A escala Saffir-Simpson, utilizada há mais de meio século para classificar furacões, está sendo questionada por cientistas que a consideram insuficiente para avaliar os reais riscos dessas tempestades. O problema central reside no fato de a escala se basear apenas na velocidade dos ventos, ignorando outros fatores cruciais como a maré de tempestade e as inundações, que são responsáveis pela maioria das mortes relacionadas a esses eventos climáticos.
Especialistas alertam que tempestades classificadas na parte inferior da escala, com ventos relativamente fracos, podem causar tantos estragos quanto furacões de categoria 5, a mais alta. O furacão Ernesto, que devastou Porto Rico em agosto, exemplifica bem essa situação. Apesar de ter sido classificado na categoria mais baixa da escala Saffir-Simpson, com ventos de 120 km/h, os danos foram consideráveis.
A necessidade de incluir outros fatores de risco
Criada na década de 1970, a escala Saffir-Simpson utiliza a velocidade máxima sustentada dos ventos para classificar os furacões em 5 categorias. A medição é feita por aviões da Administração Nacional Oceânica e Atmosférica dos Estados Unidos (NOAA), que lançam instrumentos no olho do furacão.
No entanto, a escala não leva em conta outros impactos potencialmente devastadores dos furacões, como a maré de tempestade, as chuvas torrenciais e as inundações. Dados do Centro Climático da Universidade Estadual da Flórida indicam que 90% das mortes relacionadas a furacões no mundo são causadas por afogamento, seja pela elevação do nível do mar ou por enchentes.
O cientista Michael Wehner, do Laboratório Nacional Lawrence Berkeley, critica a escala Saffir-Simpson, afirmando que ela “é simplesmente uma medida da maior velocidade dos ventos” e que a maior parte dos danos é causada pela água.

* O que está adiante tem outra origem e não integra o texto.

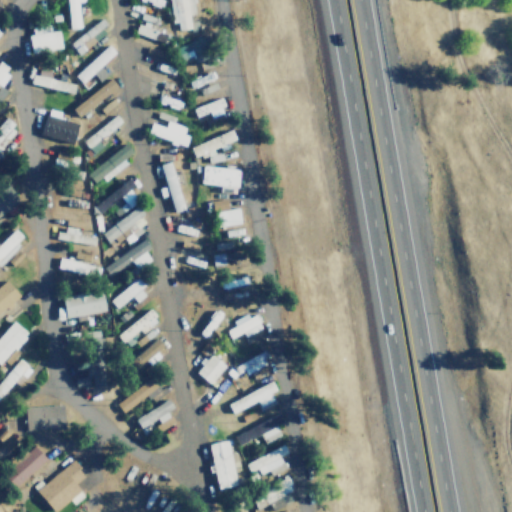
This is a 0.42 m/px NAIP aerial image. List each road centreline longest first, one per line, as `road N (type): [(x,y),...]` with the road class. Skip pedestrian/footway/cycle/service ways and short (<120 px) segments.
road 1 (residential): [(114,0),(205,511),(293,430),(219,0)]
road 2 (residential): [(22,0),(14,41),(63,383),(113,439),(197,477)]
road 3 (motorway): [(330,0),(420,511)]
road 4 (motorway): [(447,511),(360,0)]
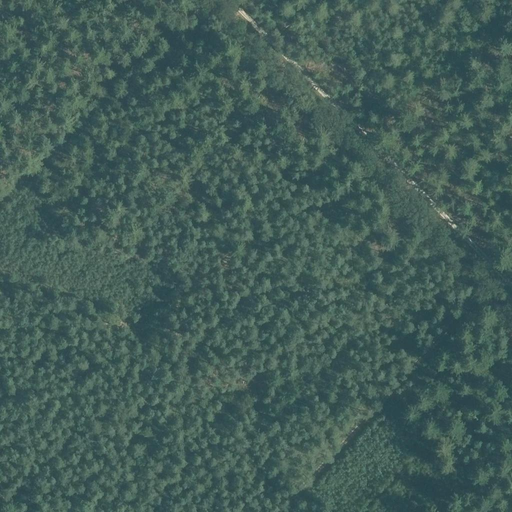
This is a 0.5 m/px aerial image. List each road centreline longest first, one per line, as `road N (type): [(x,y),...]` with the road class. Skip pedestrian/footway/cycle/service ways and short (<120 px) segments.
road 1 (track): [(230,0),(511,285)]
road 2 (track): [(498,271),(279,511)]
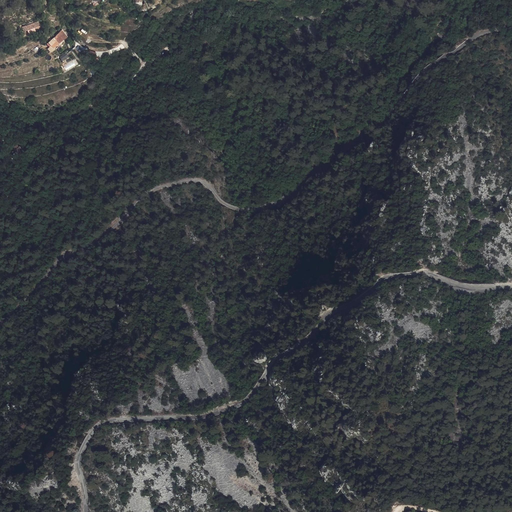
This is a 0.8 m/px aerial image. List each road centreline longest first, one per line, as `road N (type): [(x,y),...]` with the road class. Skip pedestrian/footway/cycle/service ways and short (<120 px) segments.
road 1 (track): [(0,325),(55,266),(107,236),(145,195),(197,181),(232,208),(268,206),(389,117),(419,75),(483,32),(511,25)]
road 2 (unclassified): [(86,511),(78,463),(107,421),(235,410),(328,312),(389,277),(511,287)]
road 3 (track): [(144,66),(99,126),(39,160),(0,218)]
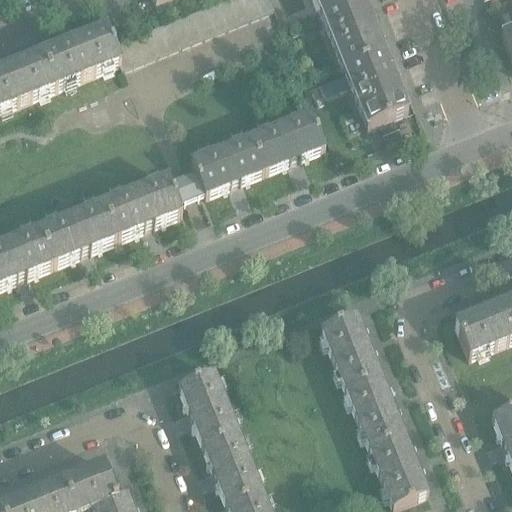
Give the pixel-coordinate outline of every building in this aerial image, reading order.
[(150,0),(155,11),(183,0),(150,0)] [(249,27),(238,0),(227,5),(238,31),(249,27)] [(238,0),(249,27),(261,22),(251,0),(238,0)] [(251,0),(261,22),(272,17),(265,0),(251,0)] [(311,0),(320,21),(361,4),(359,0),(311,0)] [(320,21),(343,78),(384,62),(361,4),(320,21)] [(215,9),(226,36),(238,31),(227,5),(215,9)] [(226,36),(215,9),(204,14),(214,40),(226,36)] [(214,40),(204,14),(193,18),(204,45),(214,40)] [(204,45),(193,18),(182,23),(192,49),(204,45)] [(192,49),(182,23),(169,28),(179,54),(192,49)] [(179,54),(169,28),(158,33),(168,59),(179,54)] [(301,31),(289,35),(292,42),(304,37),(301,31)] [(168,59),(158,33),(146,38),(156,63),(168,59)] [(56,97),(120,71),(113,51),(106,35),(41,61),(56,97)] [(156,63),(146,38),(134,43),(145,68),(156,63)] [(511,38),(501,43),(511,69),(511,38)] [(145,68),(134,43),(123,47),(133,73),(145,68)] [(133,73),(123,47),(113,51),(120,71),(122,77),(133,73)] [(0,119),(56,97),(41,61),(0,78),(0,119)] [(384,62),(343,78),(344,80),(349,93),(366,136),(407,119),(384,62)] [(344,80),(333,84),(339,98),(349,93),(344,80)] [(319,90),(310,93),(315,104),(323,101),(319,90)] [(249,145),(264,181),(325,157),(310,121),(249,145)] [(395,128),(379,134),(385,149),(391,146),(401,142),(395,128)] [(401,142),(391,146),(393,152),(403,148),(401,142)] [(180,186),(169,191),(178,214),(190,209),(204,203),(204,205),(264,181),(249,145),(190,169),(195,181),(180,186)] [(178,214),(169,191),(167,187),(102,213),(117,249),(181,223),(178,214)] [(38,239),(53,274),(117,249),(102,213),(38,239)] [(0,295),(53,274),(38,239),(0,254),(0,295)] [(511,349),(511,307),(454,331),(468,367),(511,349)] [(344,398),(380,384),(356,324),(320,338),(344,398)] [(202,455),(237,441),(213,381),(178,395),(202,455)] [(344,398),(368,457),(403,443),(380,384),(344,398)] [(511,476),(511,416),(491,425),(511,476)] [(230,511),(260,500),(237,441),(202,455),(224,511),(230,511)] [(403,443),(368,457),(390,511),(403,511),(427,503),(403,443)] [(105,511),(116,507),(103,473),(62,489),(71,511),(105,511)] [(71,511),(62,489),(2,511),(71,511)] [(265,511),(260,500),(230,511),(265,511)]
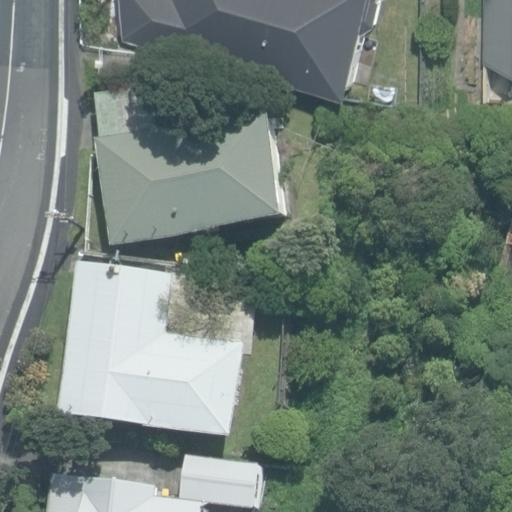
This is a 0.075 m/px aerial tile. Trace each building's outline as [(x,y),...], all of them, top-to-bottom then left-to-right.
[(153,67),(296,97),(299,81),(359,95),(376,28),(389,0),(121,0),(112,45),(155,58),(153,67)] [(511,0),(486,0),(487,62),(511,61),(511,0)] [(105,152),(119,250),(299,225),(284,118),(174,133),(168,92),(98,101),(105,152)] [(66,418),(242,441),(255,347),(173,336),(181,278),(87,266),(66,418)] [(186,500),(261,511),(262,511),(269,468),(192,456),(186,500)] [(219,511),(162,500),(163,498),(95,484),(93,495),(70,490),(65,511),(219,511)]
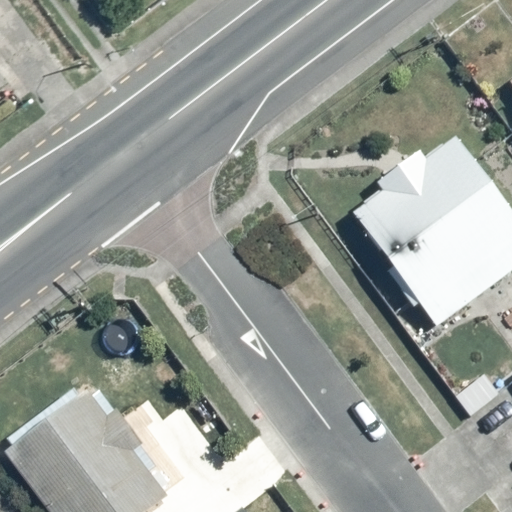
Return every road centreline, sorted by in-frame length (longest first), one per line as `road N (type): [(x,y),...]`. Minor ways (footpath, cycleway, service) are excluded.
road 1 (residential): [(122,149),(388,511)]
road 2 (secondary): [(122,149),(321,0)]
road 3 (secondary): [(0,245),(122,149)]
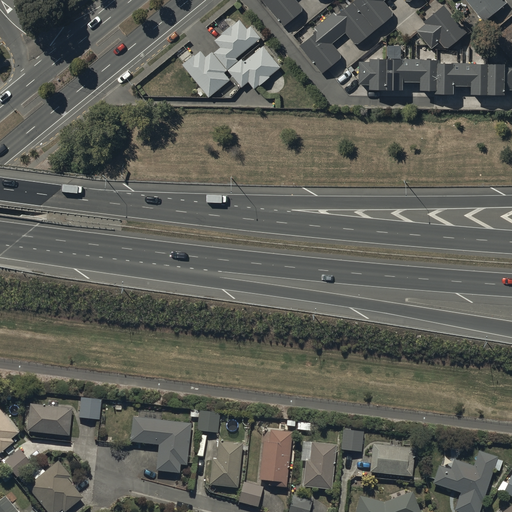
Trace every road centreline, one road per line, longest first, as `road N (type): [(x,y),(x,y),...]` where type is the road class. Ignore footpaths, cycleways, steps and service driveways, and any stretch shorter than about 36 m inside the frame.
road 1 (motorway): [(98,200),(511,241)]
road 2 (motorway): [(98,200),(511,201)]
road 3 (motorway): [(511,329),(158,252)]
road 4 (motorway): [(511,284),(158,252)]
road 5 (secondary): [(199,0),(0,163)]
road 6 (motorway): [(158,252),(0,231)]
road 7 (residential): [(235,511),(96,476)]
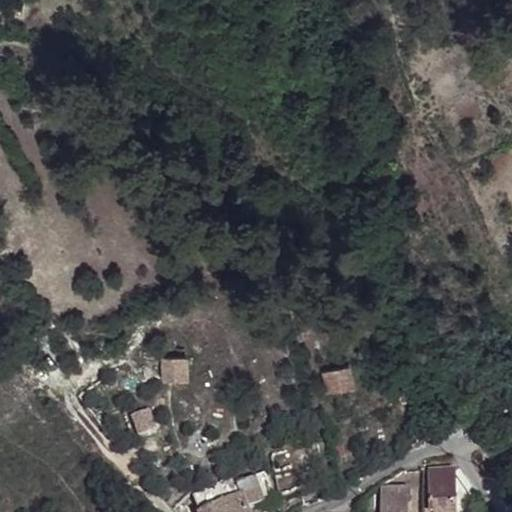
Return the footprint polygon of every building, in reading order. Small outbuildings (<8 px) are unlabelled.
[(187,381),(187,357),(163,357),(163,381),(187,381)] [(354,388),(350,367),(325,372),(328,393),(354,388)] [(156,432),(149,411),(133,417),(140,437),(156,432)] [(422,511),(455,511),(455,471),(427,471),(427,511),(422,511)] [(235,479),(193,497),(199,511),(248,511),(248,510),(272,502),(266,475),(238,485),(235,479)] [(408,511),(409,490),(380,490),(379,511),(408,511)]
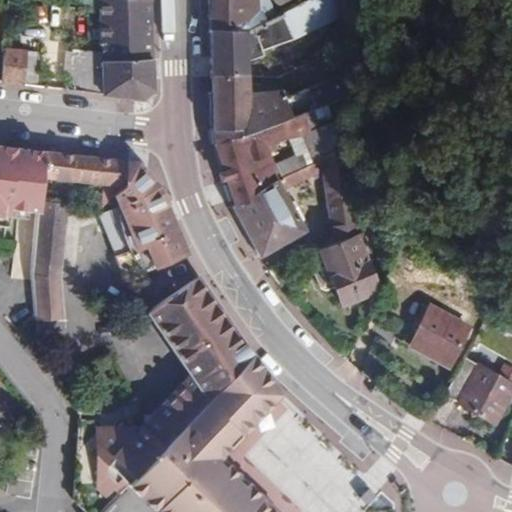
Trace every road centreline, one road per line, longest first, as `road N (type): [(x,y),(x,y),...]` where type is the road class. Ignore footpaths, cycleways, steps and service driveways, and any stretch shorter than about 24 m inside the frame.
road 1 (secondary): [(437,476),(302,368),(262,321),(193,207),(178,131)]
road 2 (residential): [(0,342),(54,405),(60,425),(53,511)]
road 3 (residential): [(0,119),(178,131)]
road 4 (secondary): [(178,131),(174,0)]
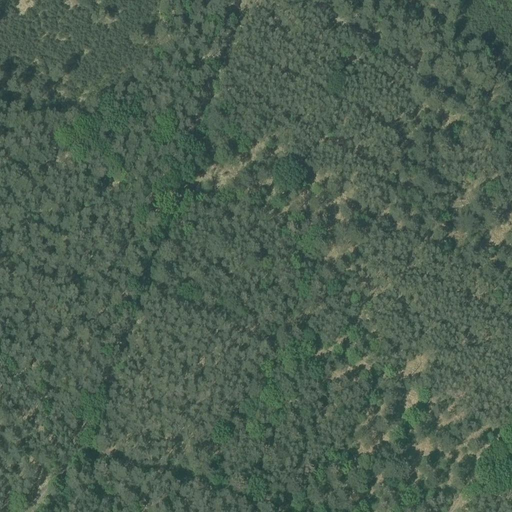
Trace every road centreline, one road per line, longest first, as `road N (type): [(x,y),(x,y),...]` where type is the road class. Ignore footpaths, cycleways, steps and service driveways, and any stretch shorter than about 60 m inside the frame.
road 1 (track): [(238,0),(86,448)]
road 2 (track): [(511,141),(304,0)]
road 3 (track): [(86,448),(0,357)]
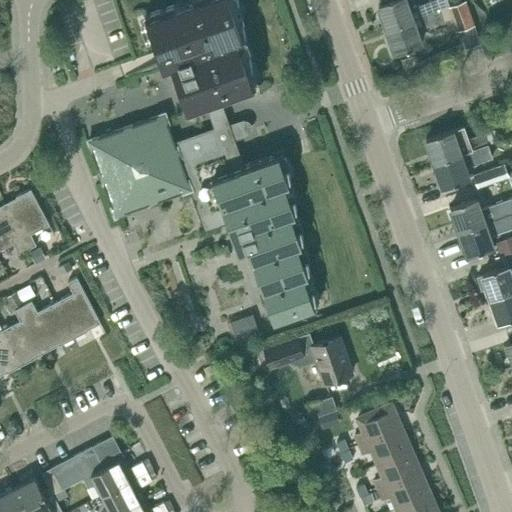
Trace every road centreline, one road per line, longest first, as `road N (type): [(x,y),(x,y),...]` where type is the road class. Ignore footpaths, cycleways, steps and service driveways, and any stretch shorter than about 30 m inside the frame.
road 1 (tertiary): [(506,511),(372,127)]
road 2 (residential): [(190,511),(125,408),(0,463)]
road 3 (residential): [(0,163),(30,130),(25,0)]
road 4 (residential): [(372,127),(511,79)]
road 5 (tertiary): [(372,127),(326,0)]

Propostas para aperfeiçoar a classificação dos furacões
Diante das limitações da escala atual, cientistas propõem alternativas para aperfeiçoar a avaliação dos riscos dos furacões, visando sistemas de alerta mais eficientes e a preservação de vidas.
O professor Vasu Misra, do Centro de Estudos de Previsões Oceânicas e Atmosféricas da Universidade Estadual da Flórida, destaca que a escala Saffir-Simpson ignora o tamanho total do furacão e a distribuição horizontal dos ventos, fatores cruciais para determinar a força da maré de tempestade.
Para complementar a escala atual, Misra propõe a “Energia Cinética Integrada Rastreada” (Tike, no inglês), uma medida que considera a intensidade, a duração e a área de abrangência dos ventos.
Em vez de aviões, a metodologia Tike se basearia em dados coletados por satélites, o que traz seus próprios desafios. A presença de nuvens densas ao redor do furacão pode comprometer a precisão dos dados. Além disso, a localização dos satélites limita a obtenção de dados para algumas regiões, como o Oceano Índico e o Oeste do Pacífico.
A importância de um sistema de alerta centrado nas pessoas
Para o professor Kerry Emanuel, do Instituto de Tecnologia de Massachusetts (MIT), a solução ideal seria abandonar a escala Saffir-Simpson e criar um sistema completamente novo. Ele defende uma abordagem centrada nas pessoas, e não nas tempestades, similar ao modelo utilizado pelo Escritório de Meteorologia do Reino Unido.
O sistema britânico utiliza um código de cores para indicar a gravidade do risco, com alertas amarelo, laranja ou vermelho. Emanuel acredita que fornecer informações personalizadas sobre a probabilidade de ocorrência de eventos climáticos extremos, como ventos fortes e inundações, ajudaria a população a se preparar melhor.
O debate sobre a criação da categoria 6
O aumento da temperatura dos oceanos tem tornado os furacões mais intensos e destrutivos, o que levanta a questão: a escala Saffir-Simpson deveria incluir uma categoria 6?
Embora alguns cientistas defendam a necessidade de eliminar o limite da categoria 5, a proposta enfrenta resistência. Eles argumentam que a criação de uma categoria adicional poderia levar as pessoas a subestimarem os riscos da categoria 5.
O vice-diretor do Centro Nacional de Furacões da Noaa, Jamie Rhome, argumenta que a categoria 5 já descreve danos catastróficos causados pelo vento. Ele ressalta que o foco não deve ser apenas a força dos ventos, mas sim os diversos riscos associados aos furacões.
Independentemente da decisão sobre a categoria 6, especialistas concordam que a escala Saffir-Simpson precisa ser revista e complementada para refletir os efeitos das mudanças climáticas e a complexidade dos riscos representados pelos furacões. É fundamental fornecer à população informações claras, completas e acessíveis para garantir que estejam preparadas para enfrentar os desafios impostos por esses eventos climáticos extremos.